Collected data
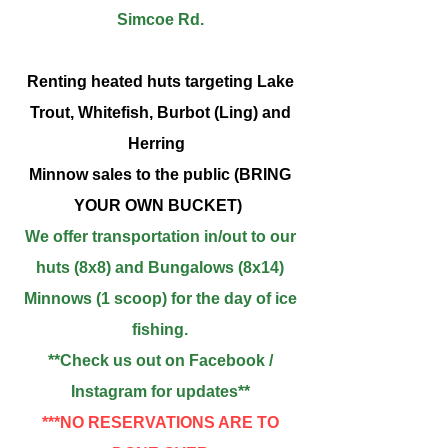
Simcoe Rd.
Renting heated huts targeting Lake
Trout, Whitefish, Burbot (Ling) and
Herring
Minnow sales to the public (BRING
YOUR OWN BUCKET)
We offer transportation in/out to our
huts (8x8) and
Bungalows (8x14)
Minnows (1 scoop) for the day of ice
fishing.
**Check us out on Facebook /
Instagram for updates
**
***NO RESERVATIONS ARE TO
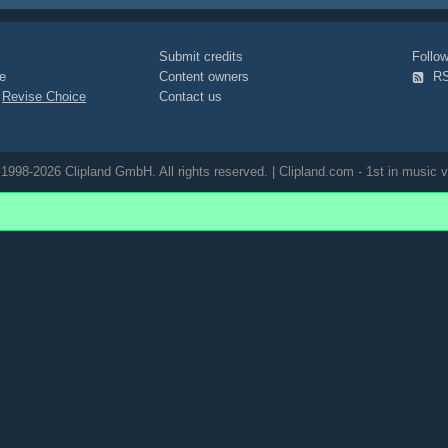
Submit credits
Foll
e
Content owners
R
|
Revise Choice
Contact us
1998-2026 Clipland GmbH. All rights reserved. | Clipland.com - 1st in music v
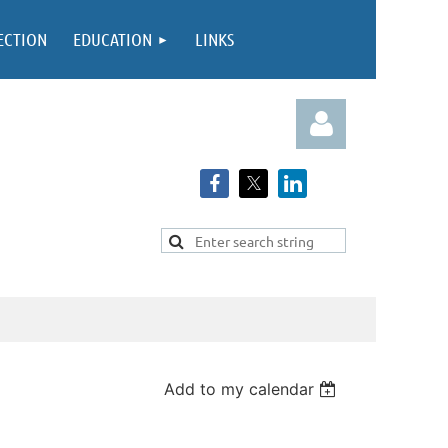
ECTION
EDUCATION
LINKS
Log in
Add to my calendar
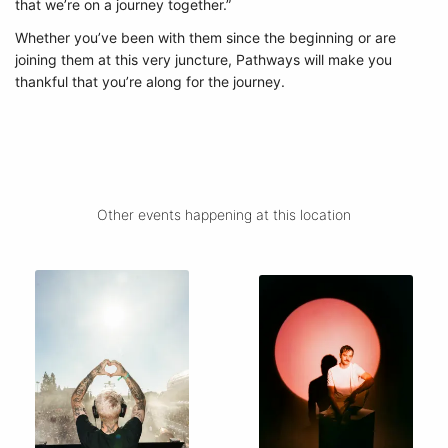
that we’re on a journey together.”
Whether you’ve been with them since the beginning or are
joining them at this very juncture, Pathways will make you
thankful that you’re along for the journey.
Other events happening at this location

- _EXERCISE GOAL_
Put the lines running from the line containing "that we’re on" through the end of the collected data into a JSON list of strings, one string per line, with blank lines omitted.

- _ANSWER SECTION_
[
  "that we’re on a journey together.”",
  "Whether you’ve been with them since the beginning or are",
  "joining them at this very juncture, Pathways will make you",
  "thankful that you’re along for the journey.",
  "Other events happening at this location"
]